Multi-instrumentalist and composer Tyshawn Sorey has spent two decades pushing the boundaries of jazz and strengthening its ties to contemporary classical music. But he takes a very different approach on his latest recording, “Mesmerism” (Yeros7 Music). This collection of respectful renditions of works composed by mainstream jazz figures such as Duke Ellington, Paul Motian and Horace Silver is presented by a conventional trio, with Matt Brewer on bass, Aaron Diehl on piano and Mr. Sorey him -even on the battery. But the captivating result is more than an exercise in nostalgia; it advances contemporary trends.
The album opens with Silver’s ‘Enchantment’, first recorded in 1956. Unlike the hard bopping, bluesy style that would become Silver’s trademark, this composition is reserved; it looks like a good entry point for Mr. Sorey, who often records methodical, austere sounds in intimate settings. His drums, Mr. Diehl’s piano and Mr. Brewer’s bass weave their way into the meditative qualities of the classic.
Bill Evans’ Detour Ahead follows, and it’s phenomenal. Mr. Brewer’s introspective solo sets the tone, followed by Mr. Diehl’s terse and piquant playing. Mr. Sorey unites the debates with gentle propulsion. Considering the intensity, their 14-minute collaboration seems brief. Evans (1929-1980) was a fundamental influence on Mr. Sorey, both for the harmonic innovations in his music and for the way the pianist’s famous trios of the late 1950s and 1960s featured bass and the drums as equal partners with the piano.
Paul Motian (1931-2011) was an important member of these influential Evans groups and another vital inspiration to Mr. Sorey. During the lockdown, Mr Sorey assembled one of Motian’s most beloved bands, a trio featuring guitarist Bill Frisell and saxophonist Joe Lovano for a live broadcast at the Village Vanguard. “From Time to Time” by Motian, a ballad, is interpreted with meticulous delicacy by MM. Brewer, Diehl and Sorey.
While the first four tracks of the recording have the cozy atmosphere of an autumn walk through the countryside, the bustle of the city rises on “Two Over One”, by Muhal Richard Abrams. Abrams (1930-2017) was one of the founding fathers of the jazz avant-garde of the 1960s, and a great conductor and organizer. Here, Mr. Sorey and his team also present him with an excellent record as a composer. The piece overflows with urban intensity, supported by insistent piano chords and powerful drums.
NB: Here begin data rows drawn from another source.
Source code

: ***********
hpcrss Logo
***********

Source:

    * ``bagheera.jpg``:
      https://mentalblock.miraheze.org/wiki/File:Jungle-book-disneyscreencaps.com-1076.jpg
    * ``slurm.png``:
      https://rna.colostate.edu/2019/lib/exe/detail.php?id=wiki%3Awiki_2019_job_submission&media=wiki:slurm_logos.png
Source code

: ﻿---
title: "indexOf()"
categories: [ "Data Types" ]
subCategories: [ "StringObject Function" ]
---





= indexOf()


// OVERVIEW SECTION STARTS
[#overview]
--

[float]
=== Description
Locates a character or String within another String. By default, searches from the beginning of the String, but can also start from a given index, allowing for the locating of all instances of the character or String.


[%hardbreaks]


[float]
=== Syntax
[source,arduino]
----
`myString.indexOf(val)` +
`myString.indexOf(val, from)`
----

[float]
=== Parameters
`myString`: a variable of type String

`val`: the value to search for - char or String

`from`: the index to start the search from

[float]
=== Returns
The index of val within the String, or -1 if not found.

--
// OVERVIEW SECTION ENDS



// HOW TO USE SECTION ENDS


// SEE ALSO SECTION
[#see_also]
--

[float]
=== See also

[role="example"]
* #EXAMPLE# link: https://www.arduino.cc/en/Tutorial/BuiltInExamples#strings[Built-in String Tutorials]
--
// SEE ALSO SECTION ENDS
For more than a decade, Abrams and his peers have earned the institutional respect their accomplishments deserve, but performances like “Two Over One” fill an important gap in getting their music heard. Mr. Sorey’s work lines up with covers of Ronald Shannon Jackson and Sun Ra by pianist Kris Davis; the collective trio Thumbscrew devoted an entire recording to the music of Anthony Braxton; pianist Vijay Iyer, a frequent collaborator of Mr. Sorey, performed music by Henry Threadgill. These inclusions are more than useful representations; they affirm an unbroken lineage of the jazz canon, a stark contrast to the conventional wisdom of 20 years ago that ghettoized the jazz avant-garde.
Mr. Sorey’s career spans this necessary change. He is 42 years old and grew up in Newark, NJ Emerging on the New York jazz scene in the early 2000s, he made an impression with both direct and experimental ensembles. In addition to gaining acclaim for his recordings, he began to compose mostly and fully notated works. Her 2016 song cycle about Josephine Baker, “Perle Noire: Meditations for Josephine,” was performed on the steps of the Metropolitan Museum of Art. He received a MacArthur Fellowship in 2017 and his admirers go far beyond the worlds of jazz and classical. Questlove, the Oscar-winning documentarian and drummer for The Roots and “The Tonight Show”, tweeted that Mr. Sorey’s music “makes me want to rehearse 9 hours a day”. The commentary seemed fitting, as Mr. Sorey’s style incorporates rhythms from many types of music, merging them into a single sound.
Just before the Covid-19 lockdowns two years ago, Mr Sorey self-released ‘Unfiltered’, a sizzling recording featuring five newcomers including bassist Nick Dunston and vibraphonist Sasha Berliner. It was powerful and invigorating music, and the band celebrated the release with unusually long two-hour sets at the Jazz Gallery in New York. Now he has upped the ante with the finesse of “Mesmerism”.
The new recording ends with a cheerful version of Duke Ellington’s “REM Blues”, a joyous conclusion in which MM. Brewer and Diehl went wild with enthusiastic support from Mr. Sorey. This underscores that he doesn’t need to go solo to make his distinctive presence felt.
-M. Johnson writes about jazz for the Journal.